Это уже ни для кого не было тайной: когда Ротор вышел за пределы Солнечной системы, Инсигна потребовала публичного признания своего открытия.
— Именно поэтому, уверяю тебя, смысл имени здесь ни при чем.
— Тогда почему ты считаешь себя виноватой, мама?
(Молчи… если не хочешь говорить правду.)
Наконец Инсигна проговорила:
— Так как же, по-твоему, погибнет Земля?
— Я-то не знаю, а вот ты, мама…
— Марлена, мы с тобой принялись играть в загадки, пусть так. Об одном только прошу: никому ни о чем не говори: и об отце, и об этой бредовой идее о гибели Земли.
— Если ты хочешь, я буду молчать. Только Земля погибнет — и это вовсе не бред.
— А я говорю — бред. Будем считать это бредом.
Марлена кивнула.
— Схожу-ка я погляжу на планету, — сказала она с видимым безразличием. — А потом пойду спать.
— Хорошо!
Инсигна смотрела вслед уходящей дочери. Вина, — думала она, — я ее чувствую. Она, должно быть, словно печать у меня на лице. Каждый может увидеть, если захочет.
Каждый ли? Нет, только Марлена. С ее даром.

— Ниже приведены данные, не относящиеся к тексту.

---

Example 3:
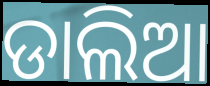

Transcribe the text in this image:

ଡାଲିଆ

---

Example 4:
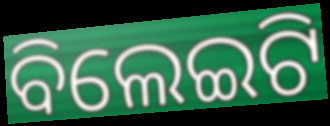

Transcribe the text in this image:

ବିଲେଇଟି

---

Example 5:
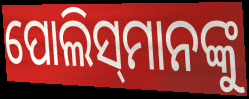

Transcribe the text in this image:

ପୋଲିସ୍‌ମାନଙ୍କୁ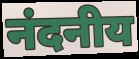
नंदनीय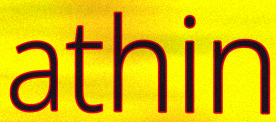
athin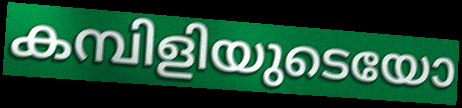
കമ്പിളിയുടെയോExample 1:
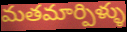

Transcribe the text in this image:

మతమార్పిళ్ళు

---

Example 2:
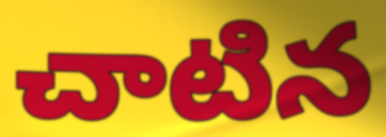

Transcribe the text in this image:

చాటిన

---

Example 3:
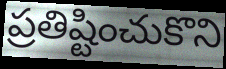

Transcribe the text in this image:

ప్రతిష్టించుకొని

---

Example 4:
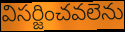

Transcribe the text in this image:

విసర్జించవలెను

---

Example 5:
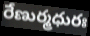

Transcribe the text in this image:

రేణుర్మధురః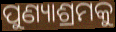
ପୁଣ୍ୟାଶ୍ରମକୁ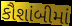
કૌશાંબીમાં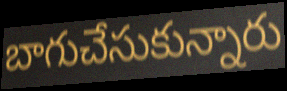
బాగుచేసుకున్నారుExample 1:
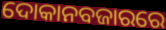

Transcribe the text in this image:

ଦୋକାନବଜାରରେ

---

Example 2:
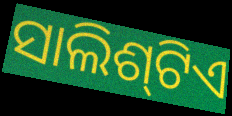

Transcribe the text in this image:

ସାଲିଶ୍‌ଟିଏ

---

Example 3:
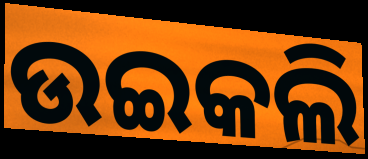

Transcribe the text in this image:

ଉଇକଲି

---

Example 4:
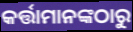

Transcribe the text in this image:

କର୍ତ୍ତାମାନଙ୍କଠାରୁ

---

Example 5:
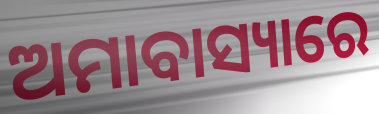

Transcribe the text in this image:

ଅମାବାସ୍ୟାରେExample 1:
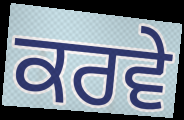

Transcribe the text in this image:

ਕਰਵੇ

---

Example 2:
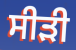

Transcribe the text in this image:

ਸੀੜੀ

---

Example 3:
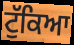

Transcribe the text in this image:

ਟੁੱਕਿਆ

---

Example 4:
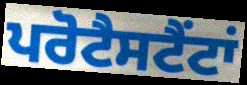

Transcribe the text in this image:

ਪਰੋਟੈਸਟੈਂਟਾਂ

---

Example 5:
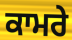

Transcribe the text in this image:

ਕਾਮਰੇ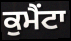
ਕੁਮੈਂਟਾ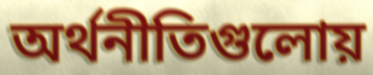
অর্থনীতিগুলোয়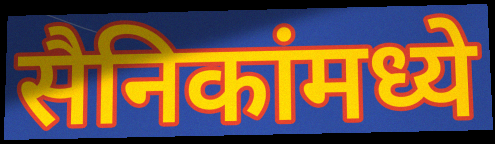
सैनिकांमध्येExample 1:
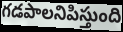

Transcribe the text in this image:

గడపాలనిపిస్తుంది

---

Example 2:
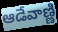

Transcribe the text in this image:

ఆడేవాణ్ణి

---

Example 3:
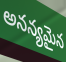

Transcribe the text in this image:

అనన్యమైన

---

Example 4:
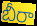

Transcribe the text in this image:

బీరా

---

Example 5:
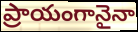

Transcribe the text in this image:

ప్రాయంగానైనా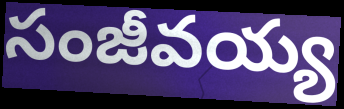
సంజీవయ్య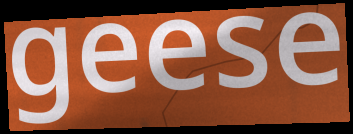
geeseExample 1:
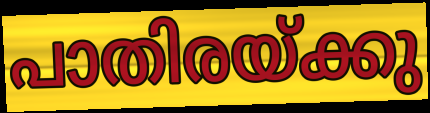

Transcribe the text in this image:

പാതിരയ്ക്കു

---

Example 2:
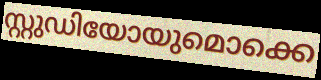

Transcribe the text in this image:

സ്റ്റുഡിയോയുമൊക്കെ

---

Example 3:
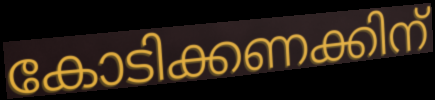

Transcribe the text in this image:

കോടിക്കണക്കിന്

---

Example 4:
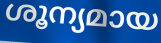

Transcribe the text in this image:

ശൂന്യമായ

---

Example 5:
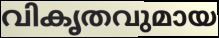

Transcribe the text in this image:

വികൃതവുമായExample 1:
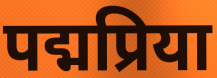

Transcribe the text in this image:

पद्मप्रिया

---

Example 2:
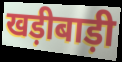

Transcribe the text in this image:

खड़ीबाड़ी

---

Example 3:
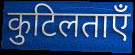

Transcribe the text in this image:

कुटिलताएँ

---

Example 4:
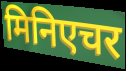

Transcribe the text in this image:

मिनिएचर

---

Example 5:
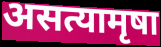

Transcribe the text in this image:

असत्यामृषा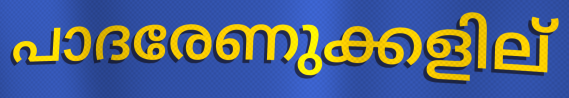
പാദരേണുക്കളില്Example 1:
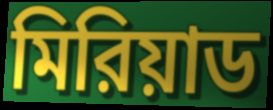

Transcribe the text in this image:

মিরিয়াড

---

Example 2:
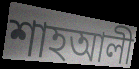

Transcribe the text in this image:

শাহআলী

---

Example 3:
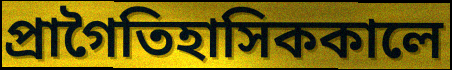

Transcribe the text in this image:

প্রাগৈতিহাসিককালে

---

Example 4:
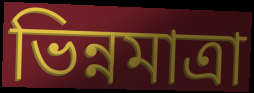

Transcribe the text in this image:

ভিন্নমাত্রা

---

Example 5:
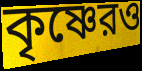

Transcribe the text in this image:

কৃষ্ণেরওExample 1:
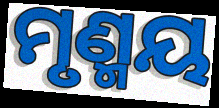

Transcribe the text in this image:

ମୃଣ୍ମୟ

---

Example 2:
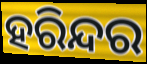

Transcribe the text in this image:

Должна же девочка иметь что-то взамен того, что ей не дано. Редкий ум — этого слишком мало. Потому-то она и одарена способностью читать по лицам, интонациям, неприметным для другого глаза жестам и телодвижениям. Так что ни одной тайны от нее не скроешь. Давно ли открылся у нее этот дар? Давно ли она узнала о нем? Или это результат взросления? Но тогда почему она именно теперь обнаружила его, словно извлекла из-под покрова, под которым скрывала? Или ей потребовалось оружие против матери?

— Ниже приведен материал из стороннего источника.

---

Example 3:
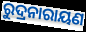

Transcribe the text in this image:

ରୁଦ୍ରନାରାୟଣ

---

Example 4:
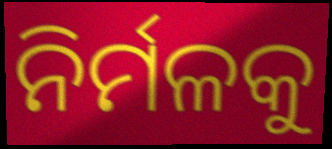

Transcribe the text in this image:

ନିର୍ମଳକୁ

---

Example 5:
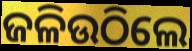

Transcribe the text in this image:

ଜଳିଉଠିଲେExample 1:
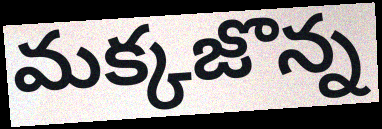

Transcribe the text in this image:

మక్కజొన్న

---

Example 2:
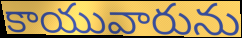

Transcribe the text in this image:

కాయువారును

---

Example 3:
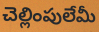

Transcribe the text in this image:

చెల్లింపులేమీ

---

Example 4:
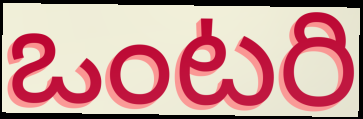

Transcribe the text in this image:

ఒంటరి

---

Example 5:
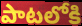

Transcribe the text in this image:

పాటలోకిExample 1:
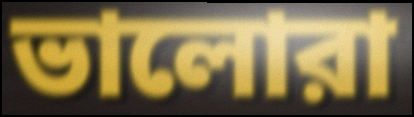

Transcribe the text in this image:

ভালোরা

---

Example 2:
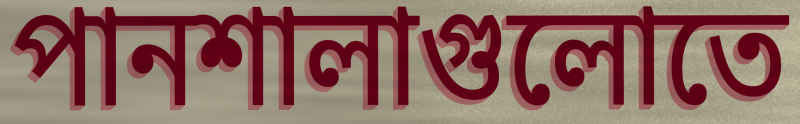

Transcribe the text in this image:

পানশালাগুলোতে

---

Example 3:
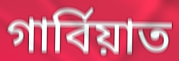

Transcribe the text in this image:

গার্বিয়াত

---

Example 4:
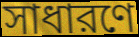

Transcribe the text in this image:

সাধারণে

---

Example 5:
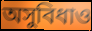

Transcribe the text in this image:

অসুবিধাও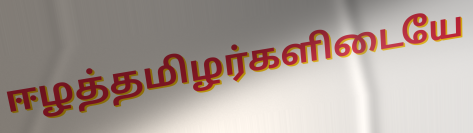
ஈழத்தமிழர்களிடையே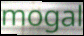
mogalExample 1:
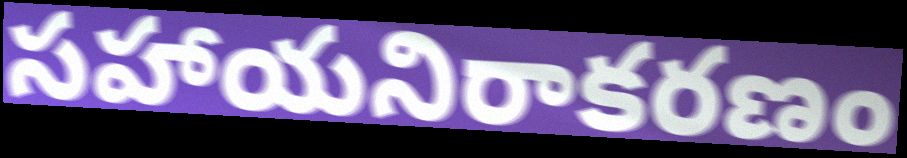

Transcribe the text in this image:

సహాయనిరాకరణం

Может быть, это случилось потому, что Ауринел отверг ее, окончательно и бесповоротно, — и она сама об этом догадалась? И теперь просто мечется от боли, слепо рассыпая удары?
Я виновата, — думала Инсигна, — мне ли не знать собственной вины? Одна я во всем виновата. Я могла бы давно все выяснить, но не хотела.
Глава шестая Приближение
11Так когда же она сама об этом догадалась? Когда давала звезде имя «Немезида»? Неужели уже тогда она инстинктивно ощутила, чем грозит эта звезда человечеству, и с неосознанной точностью выразила свои опасения в ее имени?

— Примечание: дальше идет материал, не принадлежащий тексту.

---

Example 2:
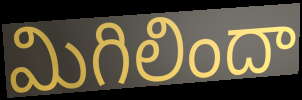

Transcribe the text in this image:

మిగిలిందా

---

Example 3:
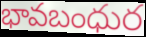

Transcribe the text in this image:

భావబంధుర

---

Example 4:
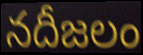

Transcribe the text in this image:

నదీజలం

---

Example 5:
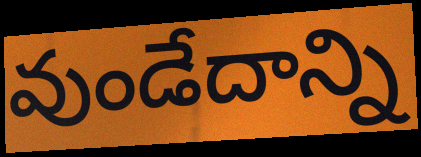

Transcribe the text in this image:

వుండేదాన్ని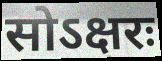
सोऽक्षरः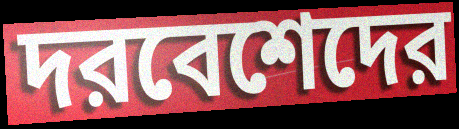
দরবেশেদের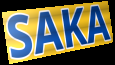
SAKAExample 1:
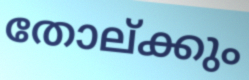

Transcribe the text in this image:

തോല്ക്കും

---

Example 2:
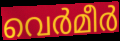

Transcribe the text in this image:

വെർമീർ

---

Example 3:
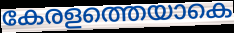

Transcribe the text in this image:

കേരളത്തെയാകെ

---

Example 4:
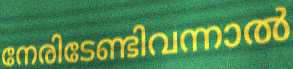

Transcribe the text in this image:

നേരിടേണ്ടിവന്നാൽ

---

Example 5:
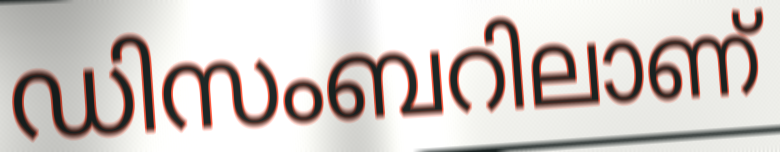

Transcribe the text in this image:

ഡിസംബറിലാണ്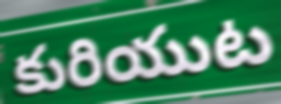
కురియుట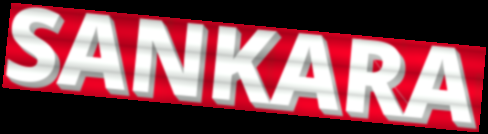
SANKARA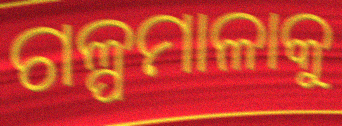
ଗଳ୍ପମାଳାକୁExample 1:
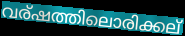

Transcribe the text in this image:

വര്ഷത്തിലൊരിക്കല്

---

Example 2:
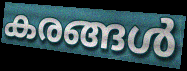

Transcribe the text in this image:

കരങ്ങൾ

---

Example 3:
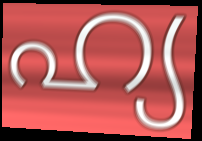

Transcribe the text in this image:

ഹ്യ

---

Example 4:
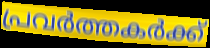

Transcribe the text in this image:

പ്രവർത്തകർക്ക്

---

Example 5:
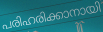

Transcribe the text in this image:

പരിഹരിക്കാനായിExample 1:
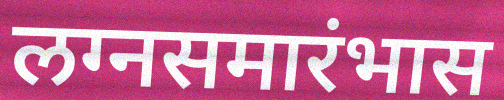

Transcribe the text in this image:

लग्नसमारंभास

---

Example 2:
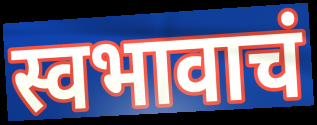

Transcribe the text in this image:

स्वभावाचं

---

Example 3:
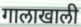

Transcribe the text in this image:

गालाखाली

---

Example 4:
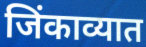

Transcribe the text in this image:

जिंकाव्यात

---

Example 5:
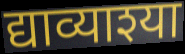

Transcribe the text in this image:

द्याव्याश्याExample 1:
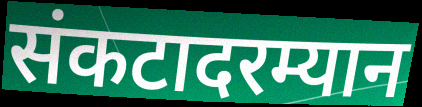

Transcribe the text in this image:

संकटादरम्यान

Когда Инсигна обнаружила далекую звездочку, ей важно было одно — она сделала открытие. В голове кружилась только мысль о бессмертии. Это ее звезда, звезда Инсигны. Она даже хотела назвать ее так. Получалось звучно… только нескромно. Подумать только, как бы ей пришлось сейчас мучиться, если бы все-таки поддалась искушению.
Навязанная Питтом секретность сбила ее с толку. Потом началась суета перед Исходом. (Так, наверное, и будут называть это событие в учебниках по истории — с прописной буквы.)
Ну а после Исхода целых два года корабль то выходил из гиперпространства, то осторожно вползал в него. От Инсигны требовали бесконечных расчетов гиперперехода, для которых нужны были все новые и новые астрономические данные, и ей приходилось контролировать все наблюдения. Только измерения плотности и состава межзвездной материи стоили ей изрядных трудов.
Почти четыре года ей некогда было подумать о Немезиде, не было времени заметить очевидное.
Но так ли это на самом деле? Или она просто ничего не желала видеть, ища спасения за мелкими загадками, суетой и волнениями?